Directions for this task: Nothing after the line with "List each element's" belongs in the copy; extract the lines below from the top through that line, pictures left out.

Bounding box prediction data
***

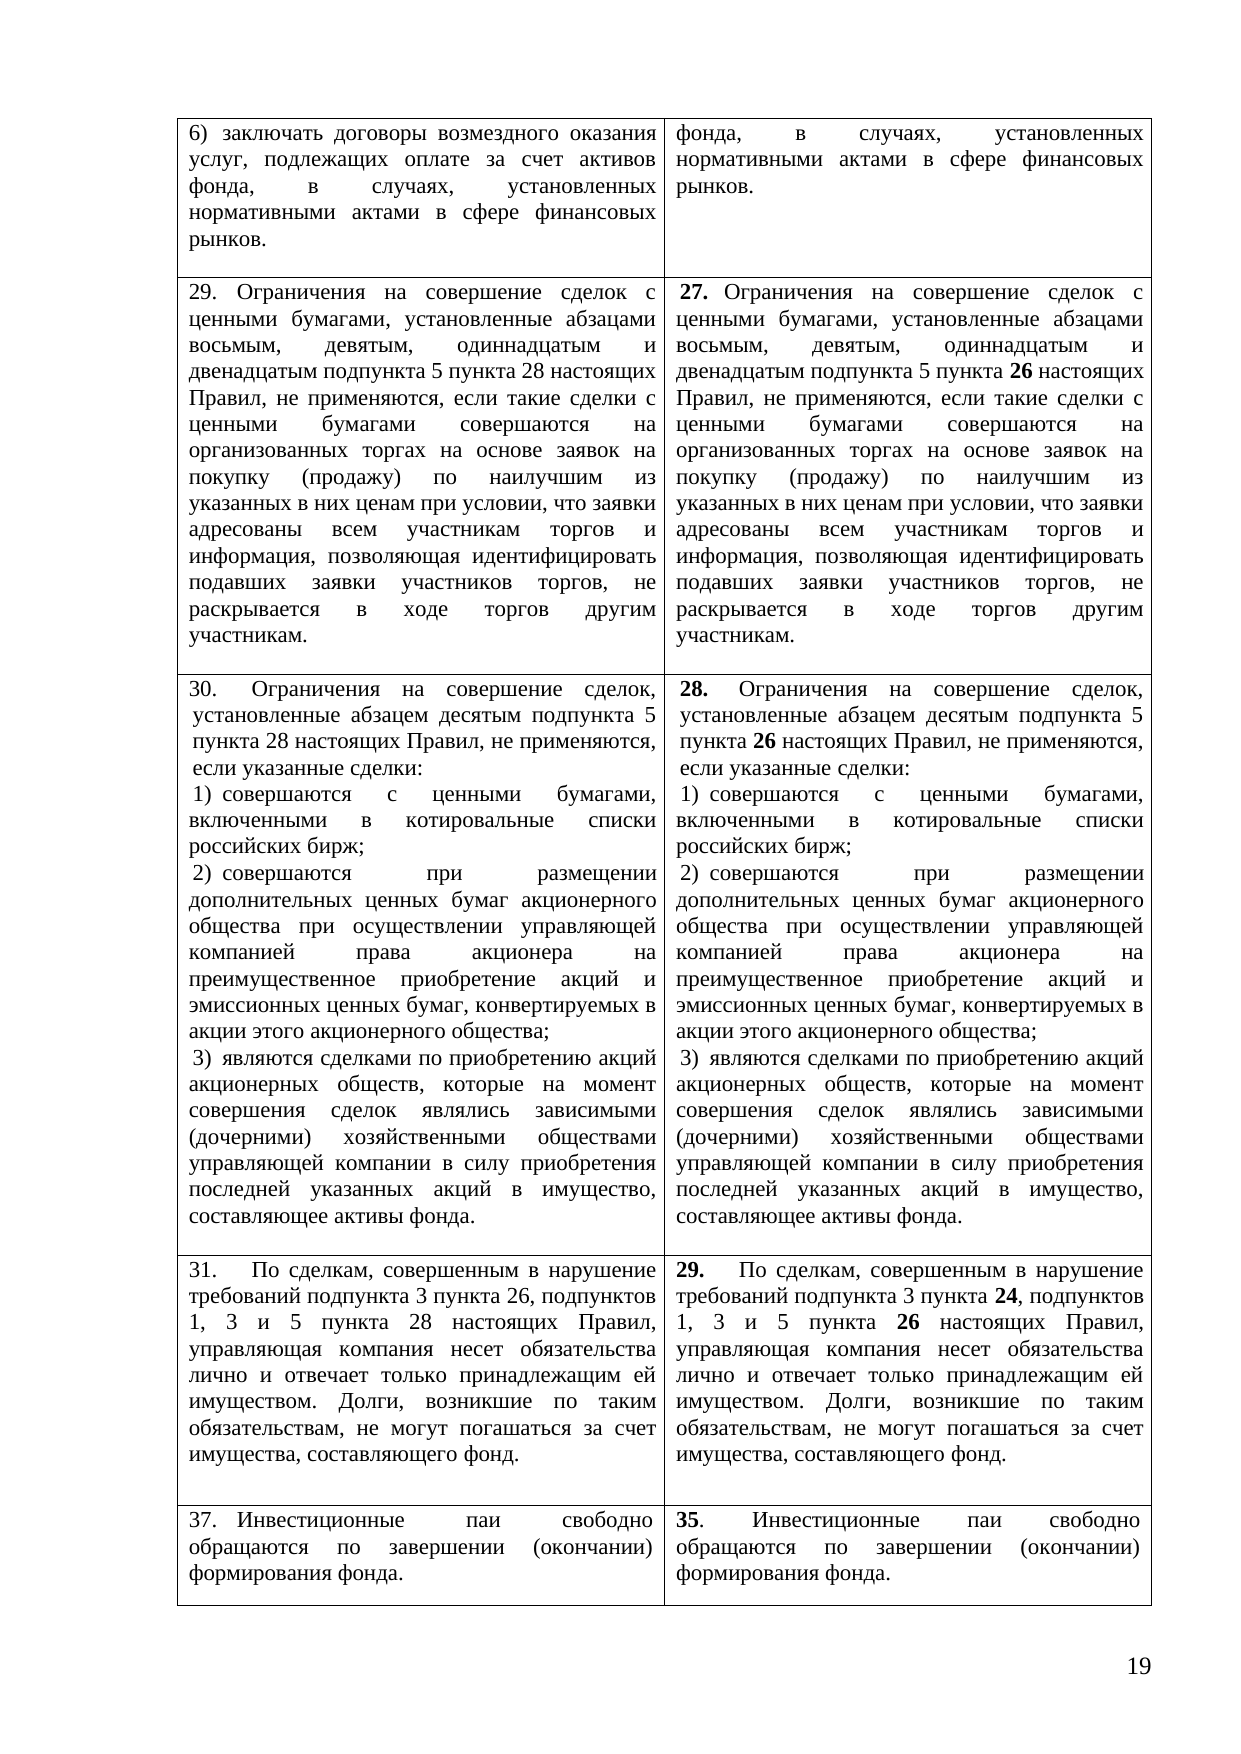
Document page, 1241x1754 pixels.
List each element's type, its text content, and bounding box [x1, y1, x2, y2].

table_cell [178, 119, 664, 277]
table_cell По сделкам, совершенным в нарушение требований подпункта 3 пункта 26, подпунктов 1, 3 и 5 пункта 28 настоящих Правил, управляющая компания несет обязательства лично и отвечает только принадлежащим ей имуществом. Долги, возникшие по таким обязательствам, не могут погашаться за счет имущества, составляющего фонд. [178, 1256, 664, 1505]
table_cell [665, 1506, 1151, 1605]
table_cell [178, 1506, 664, 1605]
table_cell По сделкам, совершенным в нарушение требований подпункта 3 пункта 24, подпунктов 1, 3 и 5 пункта 26 настоящих Правил, управляющая компания несет обязательства лично и отвечает только принадлежащим ей имуществом. Долги, возникшие по таким обязательствам, не могут погашаться за счет имущества, составляющего фонд. [665, 1256, 1151, 1505]
table_cell Ограничения на совершение сделок, установленные абзацем десятым подпункта 5 пункта 28 настоящих Правил, не применяются, если указанные сделки: совершаются с ценными бумагами, включенными в котировальные списки российских бирж; совершаются при размещении дополнительных ценных бумаг акционерного общества при осуществлении управляющей компанией права акционера на преимущественное приобретение акций и эмиссионных ценных бумаг, конвертируемых в акции этого акционерного общества; являются сделками по приобретению акций акционерных обществ, которые на момент совершения сделок являлись зависимыми (дочерними) хозяйственными обществами управляющей компании в силу приобретения последней указанных акций в имущество, составляющее активы фонда. [178, 675, 664, 1254]
table_cell Ограничения на совершение сделок с ценными бумагами, установленные абзацами восьмым, девятым, одиннадцатым и двенадцатым подпункта 5 пункта 26 настоящих Правил, не применяются, если такие сделки с ценными бумагами совершаются на организованных торгах на основе заявок на покупку (продажу) по наилучшим из указанных в них ценам при условии, что заявки адресованы всем участникам торгов и информация, позволяющая идентифицировать подавших заявки участников торгов, не раскрывается в ходе торгов другим участникам. [665, 278, 1151, 674]
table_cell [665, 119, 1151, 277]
table_cell Ограничения на совершение сделок, установленные абзацем десятым подпункта 5 пункта 26 настоящих Правил, не применяются, если указанные сделки: совершаются с ценными бумагами, включенными в котировальные списки российских бирж; совершаются при размещении дополнительных ценных бумаг акционерного общества при осуществлении управляющей компанией права акционера на преимущественное приобретение акций и эмиссионных ценных бумаг, конвертируемых в акции этого акционерного общества; являются сделками по приобретению акций акционерных обществ, которые на момент совершения сделок являлись зависимыми (дочерними) хозяйственными обществами управляющей компании в силу приобретения последней указанных акций в имущество, составляющее активы фонда. [665, 675, 1151, 1254]
table_cell Ограничения на совершение сделок с ценными бумагами, установленные абзацами восьмым, девятым, одиннадцатым и двенадцатым подпункта 5 пункта 28 настоящих Правил, не применяются, если такие сделки с ценными бумагами совершаются на организованных торгах на основе заявок на покупку (продажу) по наилучшим из указанных в них ценам при условии, что заявки адресованы всем участникам торгов и информация, позволяющая идентифицировать подавших заявки участников торгов, не раскрывается в ходе торгов другим участникам. [178, 278, 664, 674]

***

Task solution:
Document page, 1241x1754 pixels.
List each element's type, its text content, and bounding box [x1, y1, x2, y2].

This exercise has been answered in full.